PROMPT:
Output the first line below and each one after it, exactly, up to and including the line holding "A function signature". Pictures should not be copied.
++++++++++
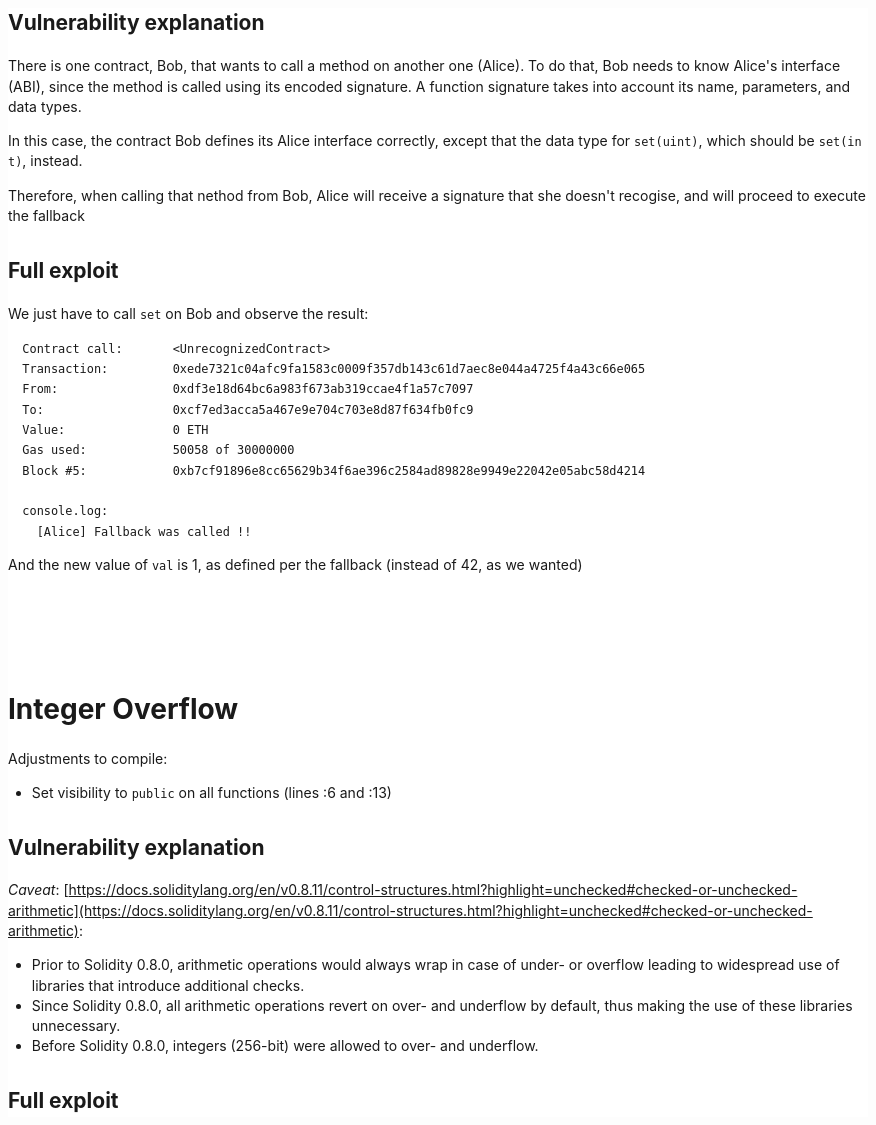 ## Vulnerability explanation

There is one contract, Bob, that wants to call a method on another one (Alice).
To do that, Bob needs to know Alice's interface (ABI), since the method is called using its encoded signature.
A function signature takes into account its name, parameters, and data types.

In this case, the contract Bob defines its Alice interface correctly, except that the data type for `set(uint)`, which should be `set(int)`, instead.

Therefore, when calling that nethod from Bob, Alice will receive a signature that she doesn't recogise, and will proceed to execute the fallback

## Full exploit

We just have to call `set` on Bob and observe the result:
```
  Contract call:       <UnrecognizedContract>
  Transaction:         0xede7321c04afc9fa1583c0009f357db143c61d7aec8e044a4725f4a43c66e065
  From:                0xdf3e18d64bc6a983f673ab319ccae4f1a57c7097
  To:                  0xcf7ed3acca5a467e9e704c703e8d87f634fb0fc9
  Value:               0 ETH
  Gas used:            50058 of 30000000
  Block #5:            0xb7cf91896e8cc65629b34f6ae396c2584ad89828e9949e22042e05abc58d4214

  console.log:
    [Alice] Fallback was called !!
```
And the new value of `val` is 1, as defined per the fallback (instead of 42, as we wanted)

<br/>
<br/>
<br/>

# Integer Overflow

Adjustments to compile:
  - Set visibility to `public` on all functions (lines :6 and :13)

## Vulnerability explanation

*Caveat*: [https://docs.soliditylang.org/en/v0.8.11/control-structures.html?highlight=unchecked#checked-or-unchecked-arithmetic](https://docs.soliditylang.org/en/v0.8.11/control-structures.html?highlight=unchecked#checked-or-unchecked-arithmetic):
  - Prior to Solidity 0.8.0, arithmetic operations would always wrap in case of under- or overflow leading to widespread use of libraries that introduce additional checks.
  - Since Solidity 0.8.0, all arithmetic operations revert on over- and underflow by default, thus making the use of these libraries unnecessary.
  - Before Solidity 0.8.0, integers (256-bit) were allowed to over- and underflow.

## Full exploit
++++++++++
SOLUTION FOR THIS PROBLEM:
 ## Vulnerability explanation

There is one contract, Bob, that wants to call a method on another one (Alice).
To do that, Bob needs to know Alice's interface (ABI), since the method is called using its encoded signature.
A function signature takes into account its name, parameters, and data types.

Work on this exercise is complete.